- Born: February 26, 1864 Keokuk, Iowa, U.S.
- Died: August 15, 1937 (aged 73) Berkeley, California, U.S.
- Resting place: Mountain View Cemetery (Oakland, California)
- Education: Washington State Normal School
- Alma mater: University of Washington (BS 1900) UC Berkeley (MS 1903, PhD 1906)
- Known for: Curator of the University of California Herbarium
- Spouse: Edith Jordan
- Scientific career
- Fields: Phycology, Mycology
- Institutions: University of California, Berkeley
- Thesis: Cytological Studies in Cyanophyceae (1906)
- Doctoral advisor: William Albert Setchell
- Author abbrev. (botany): N.L.Gardner

= Nathaniel Lyon Gardner =

American phycologist and mycologist

Nathaniel Lyon Gardner (February 26, 1864 – August 15, 1937), was an American phycologist and mycologist who taught at the University of California, Berkeley, where he was the curator of the University Herbarium. He is known for his work on seaweeds of the Pacific Coast, as well as on freshwater algae and fungi, and among his publications is the important reference work Algae of Northwestern America.

==Early life and education==
Gardner was born in Keokuk, Iowa on February 26, 1864, and began his career as an Iowa schoolteacher. After earning a teaching degree at the Washington State Normal School in Ellensburg (now Central Washington University), he went on to teach for a time in that state. He also began collecting plants, which led him to write to the University of California for help with identification and preservation of specimens. This put him in contact with William Albert Setchell, who headed the botany department at UC Berkeley (UCB) and later worked closely with Gardner as a colleague and coauthor via correspondence. Gardner enrolled at the University of Washington to complete at Bachelor of Science degree in 1900. Gardner subsequently enrolled at UCB to study marine algae and other cryptogams, earning a Bachelor of Science degree in 1900., a Master of Science degree in 1903, and a Doctor of Philosophy degree in 1906.

==Career==
After receiving his Bachelor degree, Gardner was hired as an assistant in botany by UCB, where he worked with W. J. V. Osterhout. Upon completion of his doctoral studies in 1906, he began teaching at the Los Angeles Polytechnic High School, where he was head of biology. He took a year's leave from this job to serve as an acting assistant professor of botany at UCB (1909–10) and then was hired full-time by UCB as an assistant professor in 1913. He rose to associate professor in 1923 and retired from UCB in 1934. He was also the curator of the University Herbarium.

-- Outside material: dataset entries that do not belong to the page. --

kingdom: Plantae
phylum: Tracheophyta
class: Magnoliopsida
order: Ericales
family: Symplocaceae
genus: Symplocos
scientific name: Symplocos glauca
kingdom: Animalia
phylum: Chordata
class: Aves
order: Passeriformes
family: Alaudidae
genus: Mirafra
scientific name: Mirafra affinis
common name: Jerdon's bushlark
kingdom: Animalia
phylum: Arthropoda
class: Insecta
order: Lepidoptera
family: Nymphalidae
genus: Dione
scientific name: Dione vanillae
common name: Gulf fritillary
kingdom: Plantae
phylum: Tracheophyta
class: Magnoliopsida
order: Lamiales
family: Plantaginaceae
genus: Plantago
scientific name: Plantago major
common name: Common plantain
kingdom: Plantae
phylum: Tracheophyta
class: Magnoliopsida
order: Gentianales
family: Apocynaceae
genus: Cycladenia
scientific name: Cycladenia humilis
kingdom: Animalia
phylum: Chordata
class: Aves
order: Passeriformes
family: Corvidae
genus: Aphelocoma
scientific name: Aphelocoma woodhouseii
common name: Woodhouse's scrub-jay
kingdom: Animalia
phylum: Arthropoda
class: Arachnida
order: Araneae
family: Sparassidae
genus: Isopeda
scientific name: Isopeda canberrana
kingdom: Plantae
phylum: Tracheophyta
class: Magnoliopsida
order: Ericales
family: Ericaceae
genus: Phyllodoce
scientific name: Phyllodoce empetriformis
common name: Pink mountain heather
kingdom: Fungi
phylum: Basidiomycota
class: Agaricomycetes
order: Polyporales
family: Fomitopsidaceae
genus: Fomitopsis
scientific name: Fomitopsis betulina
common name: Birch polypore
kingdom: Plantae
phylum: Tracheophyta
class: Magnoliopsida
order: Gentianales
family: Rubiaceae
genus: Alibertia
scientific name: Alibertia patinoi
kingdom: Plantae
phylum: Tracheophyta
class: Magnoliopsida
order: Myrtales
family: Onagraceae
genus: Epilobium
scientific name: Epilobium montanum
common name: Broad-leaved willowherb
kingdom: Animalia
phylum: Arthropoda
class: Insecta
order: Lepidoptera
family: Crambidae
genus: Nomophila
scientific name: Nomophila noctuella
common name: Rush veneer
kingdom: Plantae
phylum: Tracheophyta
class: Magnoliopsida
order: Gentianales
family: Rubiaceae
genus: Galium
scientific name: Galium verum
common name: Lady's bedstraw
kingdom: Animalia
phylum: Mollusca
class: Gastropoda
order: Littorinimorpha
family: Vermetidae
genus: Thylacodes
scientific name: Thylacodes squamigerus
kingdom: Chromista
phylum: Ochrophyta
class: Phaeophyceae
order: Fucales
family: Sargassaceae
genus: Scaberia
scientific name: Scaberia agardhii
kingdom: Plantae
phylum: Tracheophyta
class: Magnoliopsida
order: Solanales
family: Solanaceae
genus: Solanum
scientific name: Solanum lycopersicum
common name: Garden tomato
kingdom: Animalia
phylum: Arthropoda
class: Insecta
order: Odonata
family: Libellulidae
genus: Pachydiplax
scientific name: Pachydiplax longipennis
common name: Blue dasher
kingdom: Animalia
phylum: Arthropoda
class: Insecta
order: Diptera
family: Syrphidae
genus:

Gardner became known for his expertise in Pacific Coast seaweeds, as well as for his work with freshwater algae and fungi. He published extensively on the morphology and taxonomy of blue-green algae (on which he was recognized as a world authority) as well as red and brown algae. In addition to plant collecting and other kinds of field work, he developed special methods for cultivating algae in the lab. Although he often coauthored papers with Setchell, he also published some 30 solo-authored papers.

An important contribution to American botany was the multi-volume reference work Algae of Northwestern America, on which he collaborated with Setchell. Issued by the University of California Press, the first volume came out in 1903 and the last in 1925.

==Publications==
- Cytological studies in Cyanophyceae. (Berkeley: University Press, 1906).
- Variations in Nuclear Extrusion Among the Facaceae. (Berkeley: University Press, 1910).
- Leuvenia, a New Genus of Flagellates. (Berkeley: University Press, 1910).
- The genus Fucus on the Pacific Coast of North America. (Berkeley: University of California Press, 1922).
- Algae of Northwestern America. Coauthored with William Albert Setchell. (Berkeley: University of California Press, 1903–25).
- The Marine Algae of the Pacific Coast of North America. Coauthored with William Albert Setchell. (Berkeley: University of California Press, 1919–25).
- New Pacific Coast Marine Algae, I-IV.
- Phycological Contributions, I-VII. Coauthored with William Albert Setchell. (Berkeley: University of California Press, 1920–24).

==Personal life==
In 1915, Gardner married the educator Edith Jordan. They had met when they were both working at the Los Angeles Polytechnic High School, he as head of the biology department and she as head of the history department. Gardner died in his home in Berkeley on August 15, 1937.